SAQIB SHAIKH: Yeah. It’s changed the way all of us live. And there are some things which are less needed. For example, if someone is spending more time in an environment where there’s a lot of sighted family members, that might change the equation for them. But for someone else who’s spending a lot of time at home living by themselves, that’s a different factor.
So we’ve been talking to our customers, and it’s affected different people in different ways. There are new challenges, like we’re getting a lot more deliveries, but we’re using a lot less cash. We’re not going to the office, but when we do go to the office, it’s social distancing and less people around. So yeah, we are in touch with the community and understanding what are those trade-offs and what are the differences in this interesting world that we’re going through at the moment.
DEVIN COLDEWEY: I think we’re getting close to time here. But I want to just ask for your thoughts on where Seeing AI is going in the next couple of years, where you hope to take it in general. Not necessarily any specific features you’re looking to add, but what do you think is possible in the near term for you, and what are you excited to bring into the mix for all the users of Seeing AI out there?
SAQIB SHAIKH: In many ways, we’re continuing that conversation with the users, with the scientists, and seeing as ever, how do we bring the latest emerging technologies to bear on those problems? Audio augmented reality is a big part of what we’re working on right now, this idea of how do we do more with this world understanding? How do we let you query the world, interact with the world?

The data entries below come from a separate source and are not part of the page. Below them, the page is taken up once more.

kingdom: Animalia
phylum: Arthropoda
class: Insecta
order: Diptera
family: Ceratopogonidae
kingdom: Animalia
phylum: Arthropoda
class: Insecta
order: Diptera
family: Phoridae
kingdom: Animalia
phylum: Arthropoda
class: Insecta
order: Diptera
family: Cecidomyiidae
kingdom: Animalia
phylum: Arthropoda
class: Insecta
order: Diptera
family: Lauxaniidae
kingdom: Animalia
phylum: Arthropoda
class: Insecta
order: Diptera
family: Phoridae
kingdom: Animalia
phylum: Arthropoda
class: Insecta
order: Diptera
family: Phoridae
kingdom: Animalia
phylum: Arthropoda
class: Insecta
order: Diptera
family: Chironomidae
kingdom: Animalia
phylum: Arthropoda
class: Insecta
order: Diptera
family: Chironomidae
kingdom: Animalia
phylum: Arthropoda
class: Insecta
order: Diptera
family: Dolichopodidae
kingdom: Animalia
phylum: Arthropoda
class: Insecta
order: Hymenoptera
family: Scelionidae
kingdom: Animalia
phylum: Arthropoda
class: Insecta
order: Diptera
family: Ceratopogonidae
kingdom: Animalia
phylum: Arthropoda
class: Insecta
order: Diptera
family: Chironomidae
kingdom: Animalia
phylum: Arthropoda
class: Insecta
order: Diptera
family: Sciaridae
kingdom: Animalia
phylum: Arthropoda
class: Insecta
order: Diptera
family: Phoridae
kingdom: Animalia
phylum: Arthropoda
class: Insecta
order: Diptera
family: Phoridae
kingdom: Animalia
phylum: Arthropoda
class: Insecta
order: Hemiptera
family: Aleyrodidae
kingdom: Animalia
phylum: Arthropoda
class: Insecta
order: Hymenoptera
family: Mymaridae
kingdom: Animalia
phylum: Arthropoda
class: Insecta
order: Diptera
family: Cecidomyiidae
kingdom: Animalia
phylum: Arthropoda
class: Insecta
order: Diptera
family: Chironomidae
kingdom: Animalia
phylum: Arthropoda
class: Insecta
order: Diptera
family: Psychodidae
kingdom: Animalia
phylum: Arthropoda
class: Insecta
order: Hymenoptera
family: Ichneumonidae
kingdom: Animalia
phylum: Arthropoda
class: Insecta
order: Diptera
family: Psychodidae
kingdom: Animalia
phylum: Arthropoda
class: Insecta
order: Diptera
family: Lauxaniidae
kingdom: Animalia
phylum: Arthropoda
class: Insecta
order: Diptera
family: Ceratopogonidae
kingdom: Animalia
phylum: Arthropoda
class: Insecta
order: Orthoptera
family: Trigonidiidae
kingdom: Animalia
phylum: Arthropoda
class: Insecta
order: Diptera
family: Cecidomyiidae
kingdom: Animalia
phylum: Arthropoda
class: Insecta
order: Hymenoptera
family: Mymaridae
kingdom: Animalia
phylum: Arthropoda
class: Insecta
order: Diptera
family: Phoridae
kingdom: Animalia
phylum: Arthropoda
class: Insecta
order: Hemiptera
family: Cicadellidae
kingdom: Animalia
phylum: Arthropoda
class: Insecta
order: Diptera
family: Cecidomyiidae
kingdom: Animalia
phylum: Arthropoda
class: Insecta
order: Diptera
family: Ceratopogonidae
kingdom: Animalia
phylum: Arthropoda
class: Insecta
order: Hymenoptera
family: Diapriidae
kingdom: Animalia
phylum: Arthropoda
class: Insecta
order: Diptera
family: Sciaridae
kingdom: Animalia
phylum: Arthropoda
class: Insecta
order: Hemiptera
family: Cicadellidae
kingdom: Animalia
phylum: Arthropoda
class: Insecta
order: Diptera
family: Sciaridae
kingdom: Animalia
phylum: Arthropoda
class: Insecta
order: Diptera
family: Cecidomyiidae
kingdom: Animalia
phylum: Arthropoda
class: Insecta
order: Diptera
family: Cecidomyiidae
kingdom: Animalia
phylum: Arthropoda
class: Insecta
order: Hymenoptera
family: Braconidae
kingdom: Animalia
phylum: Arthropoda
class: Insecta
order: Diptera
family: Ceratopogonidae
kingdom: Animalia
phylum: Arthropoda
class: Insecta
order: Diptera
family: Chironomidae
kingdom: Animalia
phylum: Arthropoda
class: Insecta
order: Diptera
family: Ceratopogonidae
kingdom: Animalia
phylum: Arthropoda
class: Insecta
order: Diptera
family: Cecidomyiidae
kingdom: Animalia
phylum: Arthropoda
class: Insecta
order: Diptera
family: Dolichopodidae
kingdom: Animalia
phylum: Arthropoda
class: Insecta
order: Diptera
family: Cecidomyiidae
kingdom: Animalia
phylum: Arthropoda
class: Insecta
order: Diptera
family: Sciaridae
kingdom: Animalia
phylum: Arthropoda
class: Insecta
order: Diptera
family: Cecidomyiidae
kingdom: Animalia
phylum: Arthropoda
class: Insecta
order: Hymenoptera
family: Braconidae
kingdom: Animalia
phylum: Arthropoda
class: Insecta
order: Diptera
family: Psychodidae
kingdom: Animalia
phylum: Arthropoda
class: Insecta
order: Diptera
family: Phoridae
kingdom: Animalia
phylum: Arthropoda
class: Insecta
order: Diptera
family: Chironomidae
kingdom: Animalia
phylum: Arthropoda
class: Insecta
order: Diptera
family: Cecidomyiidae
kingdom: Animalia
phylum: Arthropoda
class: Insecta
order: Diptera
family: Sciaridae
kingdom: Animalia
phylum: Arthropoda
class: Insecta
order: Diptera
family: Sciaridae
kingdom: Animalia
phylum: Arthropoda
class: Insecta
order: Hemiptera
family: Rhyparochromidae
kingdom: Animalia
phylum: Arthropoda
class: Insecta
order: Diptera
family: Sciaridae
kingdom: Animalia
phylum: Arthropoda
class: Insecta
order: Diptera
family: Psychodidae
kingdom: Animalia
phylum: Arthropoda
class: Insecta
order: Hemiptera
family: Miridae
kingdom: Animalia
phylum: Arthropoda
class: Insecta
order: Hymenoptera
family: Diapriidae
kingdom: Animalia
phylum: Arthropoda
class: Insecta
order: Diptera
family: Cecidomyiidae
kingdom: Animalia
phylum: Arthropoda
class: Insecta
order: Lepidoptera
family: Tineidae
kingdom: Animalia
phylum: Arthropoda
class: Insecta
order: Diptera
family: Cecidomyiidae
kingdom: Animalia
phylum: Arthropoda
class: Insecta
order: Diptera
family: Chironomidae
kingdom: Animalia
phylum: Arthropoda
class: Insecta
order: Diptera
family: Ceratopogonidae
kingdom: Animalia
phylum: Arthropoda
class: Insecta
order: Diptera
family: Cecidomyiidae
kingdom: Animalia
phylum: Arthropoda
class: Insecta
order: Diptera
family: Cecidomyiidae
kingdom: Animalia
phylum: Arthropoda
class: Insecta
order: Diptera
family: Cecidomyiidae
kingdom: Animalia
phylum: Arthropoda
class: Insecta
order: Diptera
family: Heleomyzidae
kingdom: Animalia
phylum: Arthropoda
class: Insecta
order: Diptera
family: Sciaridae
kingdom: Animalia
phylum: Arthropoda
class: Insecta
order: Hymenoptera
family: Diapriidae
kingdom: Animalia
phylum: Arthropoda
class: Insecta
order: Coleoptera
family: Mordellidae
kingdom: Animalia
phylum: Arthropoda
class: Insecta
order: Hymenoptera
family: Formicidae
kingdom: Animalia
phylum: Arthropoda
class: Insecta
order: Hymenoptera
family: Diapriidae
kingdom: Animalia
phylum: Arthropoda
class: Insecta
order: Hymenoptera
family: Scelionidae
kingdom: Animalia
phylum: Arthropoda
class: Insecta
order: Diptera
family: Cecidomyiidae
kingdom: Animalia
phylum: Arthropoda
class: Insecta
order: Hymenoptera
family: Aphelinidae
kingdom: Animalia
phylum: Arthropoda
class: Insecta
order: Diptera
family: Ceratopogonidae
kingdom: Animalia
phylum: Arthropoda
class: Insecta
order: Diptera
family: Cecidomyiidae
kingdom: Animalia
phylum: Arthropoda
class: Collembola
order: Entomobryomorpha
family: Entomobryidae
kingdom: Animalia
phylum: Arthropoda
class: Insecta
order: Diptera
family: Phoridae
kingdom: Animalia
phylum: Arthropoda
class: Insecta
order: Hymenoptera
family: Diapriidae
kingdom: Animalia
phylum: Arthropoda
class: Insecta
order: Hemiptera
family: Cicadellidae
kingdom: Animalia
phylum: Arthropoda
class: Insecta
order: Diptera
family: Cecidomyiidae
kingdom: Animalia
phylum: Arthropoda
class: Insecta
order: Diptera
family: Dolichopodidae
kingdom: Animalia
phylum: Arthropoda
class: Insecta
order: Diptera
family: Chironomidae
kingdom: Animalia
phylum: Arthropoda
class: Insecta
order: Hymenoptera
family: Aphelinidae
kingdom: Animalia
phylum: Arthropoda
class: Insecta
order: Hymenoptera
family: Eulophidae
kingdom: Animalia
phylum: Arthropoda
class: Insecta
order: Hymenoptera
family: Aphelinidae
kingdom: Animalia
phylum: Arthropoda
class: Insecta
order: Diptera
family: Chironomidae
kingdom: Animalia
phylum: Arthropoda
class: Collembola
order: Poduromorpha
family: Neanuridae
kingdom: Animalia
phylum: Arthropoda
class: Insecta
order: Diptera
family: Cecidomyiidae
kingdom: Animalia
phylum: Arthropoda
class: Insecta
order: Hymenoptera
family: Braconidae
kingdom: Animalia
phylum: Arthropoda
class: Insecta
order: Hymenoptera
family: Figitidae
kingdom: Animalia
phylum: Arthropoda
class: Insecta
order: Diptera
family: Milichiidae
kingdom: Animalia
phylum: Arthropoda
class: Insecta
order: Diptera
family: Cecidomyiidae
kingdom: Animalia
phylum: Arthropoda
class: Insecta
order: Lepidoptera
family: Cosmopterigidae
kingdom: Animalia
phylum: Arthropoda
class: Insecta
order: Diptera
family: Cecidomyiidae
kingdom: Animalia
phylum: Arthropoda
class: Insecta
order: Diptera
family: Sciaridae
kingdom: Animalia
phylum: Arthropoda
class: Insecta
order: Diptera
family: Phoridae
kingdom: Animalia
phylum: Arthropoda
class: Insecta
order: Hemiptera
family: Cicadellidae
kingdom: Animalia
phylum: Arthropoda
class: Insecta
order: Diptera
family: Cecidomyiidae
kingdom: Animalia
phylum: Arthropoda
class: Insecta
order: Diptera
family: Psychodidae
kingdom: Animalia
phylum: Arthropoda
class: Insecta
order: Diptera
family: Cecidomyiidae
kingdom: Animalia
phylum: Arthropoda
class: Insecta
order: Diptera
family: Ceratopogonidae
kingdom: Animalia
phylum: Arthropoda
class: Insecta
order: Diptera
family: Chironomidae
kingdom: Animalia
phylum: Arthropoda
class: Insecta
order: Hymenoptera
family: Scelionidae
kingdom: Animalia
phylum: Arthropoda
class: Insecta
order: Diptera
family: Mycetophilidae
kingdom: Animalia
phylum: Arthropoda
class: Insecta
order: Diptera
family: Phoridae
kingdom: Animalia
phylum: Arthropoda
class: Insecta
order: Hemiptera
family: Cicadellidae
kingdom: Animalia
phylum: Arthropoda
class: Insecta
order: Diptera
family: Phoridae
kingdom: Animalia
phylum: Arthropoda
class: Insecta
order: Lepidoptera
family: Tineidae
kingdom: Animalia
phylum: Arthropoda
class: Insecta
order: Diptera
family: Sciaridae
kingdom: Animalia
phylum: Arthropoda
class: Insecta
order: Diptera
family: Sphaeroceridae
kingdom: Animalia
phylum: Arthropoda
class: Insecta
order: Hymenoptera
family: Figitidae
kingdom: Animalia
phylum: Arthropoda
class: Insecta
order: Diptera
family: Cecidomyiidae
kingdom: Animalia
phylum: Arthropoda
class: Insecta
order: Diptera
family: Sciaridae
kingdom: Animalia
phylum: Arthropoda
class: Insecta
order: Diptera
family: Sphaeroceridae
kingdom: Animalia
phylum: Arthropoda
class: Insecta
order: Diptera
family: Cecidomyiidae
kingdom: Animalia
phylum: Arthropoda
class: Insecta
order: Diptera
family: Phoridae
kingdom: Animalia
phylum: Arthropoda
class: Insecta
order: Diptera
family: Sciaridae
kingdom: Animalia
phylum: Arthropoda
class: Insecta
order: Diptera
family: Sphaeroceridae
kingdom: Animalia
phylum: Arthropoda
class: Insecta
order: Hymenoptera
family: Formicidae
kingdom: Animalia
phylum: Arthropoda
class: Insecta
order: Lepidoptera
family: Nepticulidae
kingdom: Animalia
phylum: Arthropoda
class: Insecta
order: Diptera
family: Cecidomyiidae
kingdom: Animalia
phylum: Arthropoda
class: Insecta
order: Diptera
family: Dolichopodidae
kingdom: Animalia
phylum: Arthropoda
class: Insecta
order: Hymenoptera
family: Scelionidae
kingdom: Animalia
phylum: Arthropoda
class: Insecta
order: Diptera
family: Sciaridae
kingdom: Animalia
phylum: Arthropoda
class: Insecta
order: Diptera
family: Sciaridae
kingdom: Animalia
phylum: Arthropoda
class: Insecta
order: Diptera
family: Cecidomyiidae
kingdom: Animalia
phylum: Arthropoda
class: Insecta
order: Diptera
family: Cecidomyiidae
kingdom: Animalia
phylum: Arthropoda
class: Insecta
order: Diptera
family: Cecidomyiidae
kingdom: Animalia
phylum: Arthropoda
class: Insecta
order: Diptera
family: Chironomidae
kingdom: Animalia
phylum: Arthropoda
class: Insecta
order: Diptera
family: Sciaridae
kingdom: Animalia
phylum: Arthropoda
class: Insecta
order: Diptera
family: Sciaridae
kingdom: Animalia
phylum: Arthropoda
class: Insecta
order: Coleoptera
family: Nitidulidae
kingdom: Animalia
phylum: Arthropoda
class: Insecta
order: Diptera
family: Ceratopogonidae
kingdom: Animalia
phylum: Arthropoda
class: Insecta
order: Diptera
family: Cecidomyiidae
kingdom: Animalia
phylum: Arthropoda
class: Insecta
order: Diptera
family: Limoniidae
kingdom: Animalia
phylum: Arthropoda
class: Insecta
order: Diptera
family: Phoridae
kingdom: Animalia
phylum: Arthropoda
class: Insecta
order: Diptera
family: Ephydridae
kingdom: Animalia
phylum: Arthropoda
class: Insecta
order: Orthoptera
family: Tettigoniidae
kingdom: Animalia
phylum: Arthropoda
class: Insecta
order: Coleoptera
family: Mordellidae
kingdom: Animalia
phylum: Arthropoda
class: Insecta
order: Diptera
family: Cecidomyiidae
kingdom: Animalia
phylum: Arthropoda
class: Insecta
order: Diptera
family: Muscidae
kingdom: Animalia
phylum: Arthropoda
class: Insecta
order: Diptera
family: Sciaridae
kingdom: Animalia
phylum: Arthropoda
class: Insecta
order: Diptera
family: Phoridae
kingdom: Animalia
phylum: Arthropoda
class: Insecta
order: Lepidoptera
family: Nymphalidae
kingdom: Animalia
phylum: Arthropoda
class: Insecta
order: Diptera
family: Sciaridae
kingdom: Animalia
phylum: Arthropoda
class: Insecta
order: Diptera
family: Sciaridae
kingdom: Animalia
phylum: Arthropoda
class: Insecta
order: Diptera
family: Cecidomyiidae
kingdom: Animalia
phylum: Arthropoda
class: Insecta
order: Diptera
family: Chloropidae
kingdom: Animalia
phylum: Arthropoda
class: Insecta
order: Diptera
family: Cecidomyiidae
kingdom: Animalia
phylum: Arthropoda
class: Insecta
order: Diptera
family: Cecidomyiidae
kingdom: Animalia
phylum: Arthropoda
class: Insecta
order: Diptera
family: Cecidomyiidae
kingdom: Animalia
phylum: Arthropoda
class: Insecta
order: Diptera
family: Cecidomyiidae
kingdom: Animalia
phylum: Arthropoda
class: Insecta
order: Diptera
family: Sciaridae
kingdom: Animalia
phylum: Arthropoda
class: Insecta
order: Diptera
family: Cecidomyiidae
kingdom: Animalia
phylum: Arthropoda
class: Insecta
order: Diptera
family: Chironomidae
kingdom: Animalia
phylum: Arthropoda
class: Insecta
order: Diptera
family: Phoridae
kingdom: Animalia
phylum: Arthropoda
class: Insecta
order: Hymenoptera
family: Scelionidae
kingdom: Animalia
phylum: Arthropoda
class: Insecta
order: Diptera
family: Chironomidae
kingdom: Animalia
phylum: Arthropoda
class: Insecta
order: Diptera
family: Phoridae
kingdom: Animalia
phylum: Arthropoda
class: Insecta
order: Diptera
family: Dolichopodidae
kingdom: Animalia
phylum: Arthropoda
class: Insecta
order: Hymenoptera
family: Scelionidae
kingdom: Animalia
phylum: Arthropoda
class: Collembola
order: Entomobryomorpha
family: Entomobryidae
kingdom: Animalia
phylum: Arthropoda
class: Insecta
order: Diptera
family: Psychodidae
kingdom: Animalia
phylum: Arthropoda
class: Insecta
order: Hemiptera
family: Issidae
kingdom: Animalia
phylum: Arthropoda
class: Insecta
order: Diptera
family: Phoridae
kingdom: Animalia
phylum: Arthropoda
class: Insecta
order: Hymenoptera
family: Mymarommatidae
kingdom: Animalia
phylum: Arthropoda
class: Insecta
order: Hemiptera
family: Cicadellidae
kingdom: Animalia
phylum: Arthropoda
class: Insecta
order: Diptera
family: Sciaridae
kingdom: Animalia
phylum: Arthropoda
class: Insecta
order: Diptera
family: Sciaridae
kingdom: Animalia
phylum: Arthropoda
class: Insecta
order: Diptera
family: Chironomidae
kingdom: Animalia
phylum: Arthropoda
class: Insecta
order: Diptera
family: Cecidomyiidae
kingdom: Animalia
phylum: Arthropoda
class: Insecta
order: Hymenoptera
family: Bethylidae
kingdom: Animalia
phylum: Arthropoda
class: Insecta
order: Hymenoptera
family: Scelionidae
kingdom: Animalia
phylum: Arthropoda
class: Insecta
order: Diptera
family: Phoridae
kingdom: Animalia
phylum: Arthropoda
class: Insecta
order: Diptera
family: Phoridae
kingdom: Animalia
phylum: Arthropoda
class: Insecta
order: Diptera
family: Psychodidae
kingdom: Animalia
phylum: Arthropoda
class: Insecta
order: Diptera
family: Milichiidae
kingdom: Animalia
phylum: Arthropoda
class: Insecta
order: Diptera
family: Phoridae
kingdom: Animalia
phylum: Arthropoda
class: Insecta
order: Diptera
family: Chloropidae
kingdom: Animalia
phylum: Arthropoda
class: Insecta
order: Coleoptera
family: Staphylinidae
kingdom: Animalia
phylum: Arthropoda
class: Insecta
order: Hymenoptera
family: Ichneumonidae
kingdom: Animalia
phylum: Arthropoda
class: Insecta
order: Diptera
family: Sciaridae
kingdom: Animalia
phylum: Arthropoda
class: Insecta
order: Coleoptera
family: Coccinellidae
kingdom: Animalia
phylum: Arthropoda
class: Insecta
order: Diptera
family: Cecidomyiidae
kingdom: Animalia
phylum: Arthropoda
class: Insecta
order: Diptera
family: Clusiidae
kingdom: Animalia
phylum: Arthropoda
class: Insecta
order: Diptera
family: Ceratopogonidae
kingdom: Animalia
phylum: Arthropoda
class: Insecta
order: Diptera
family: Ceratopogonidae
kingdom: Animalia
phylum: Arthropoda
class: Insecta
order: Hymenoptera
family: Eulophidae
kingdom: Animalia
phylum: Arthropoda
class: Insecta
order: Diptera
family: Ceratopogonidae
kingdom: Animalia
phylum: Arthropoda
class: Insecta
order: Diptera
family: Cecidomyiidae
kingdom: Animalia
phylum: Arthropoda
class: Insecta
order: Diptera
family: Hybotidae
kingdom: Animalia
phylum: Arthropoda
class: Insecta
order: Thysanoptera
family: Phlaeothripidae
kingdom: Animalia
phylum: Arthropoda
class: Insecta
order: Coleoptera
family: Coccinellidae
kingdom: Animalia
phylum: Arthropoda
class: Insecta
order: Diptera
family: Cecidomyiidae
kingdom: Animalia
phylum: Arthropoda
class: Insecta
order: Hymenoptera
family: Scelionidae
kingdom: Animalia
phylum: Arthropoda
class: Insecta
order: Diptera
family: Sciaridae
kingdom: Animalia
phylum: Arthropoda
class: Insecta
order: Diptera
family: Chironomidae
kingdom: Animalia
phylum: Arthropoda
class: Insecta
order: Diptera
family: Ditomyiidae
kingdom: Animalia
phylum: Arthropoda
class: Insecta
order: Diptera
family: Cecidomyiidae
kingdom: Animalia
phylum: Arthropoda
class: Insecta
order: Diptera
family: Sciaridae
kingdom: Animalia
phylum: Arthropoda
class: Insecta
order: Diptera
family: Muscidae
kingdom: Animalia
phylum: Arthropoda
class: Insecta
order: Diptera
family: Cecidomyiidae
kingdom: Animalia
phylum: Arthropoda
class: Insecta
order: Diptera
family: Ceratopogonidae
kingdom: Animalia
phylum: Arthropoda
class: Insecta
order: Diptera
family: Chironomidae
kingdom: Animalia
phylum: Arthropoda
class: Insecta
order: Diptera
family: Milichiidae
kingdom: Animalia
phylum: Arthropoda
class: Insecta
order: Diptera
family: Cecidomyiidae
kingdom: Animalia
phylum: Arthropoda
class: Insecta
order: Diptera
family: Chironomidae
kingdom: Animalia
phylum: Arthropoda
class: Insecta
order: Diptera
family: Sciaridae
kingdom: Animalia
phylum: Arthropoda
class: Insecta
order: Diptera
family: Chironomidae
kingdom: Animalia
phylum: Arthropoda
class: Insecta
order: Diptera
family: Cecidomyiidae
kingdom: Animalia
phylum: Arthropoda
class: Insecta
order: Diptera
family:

That’s definitely a big part of what’s coming up in the short term. But then that sort of takes us through to that assistive agent vision. How do we take incremental steps towards enabling the AI to understand the world, understand you, and empower you to do more?
DEVIN COLDEWEY: Well, it certainly is inspiring to hear you talk about this. I’m looking forward to what comes out next. I think that our time is up, however, so we must say goodbye for now. Saqib Shaikh, thank you so much for joining us here. It’s always super interesting. And thank you for everything that you do.
SAQIB SHAIKH: Thank you so much. It’s been a pleasure talking.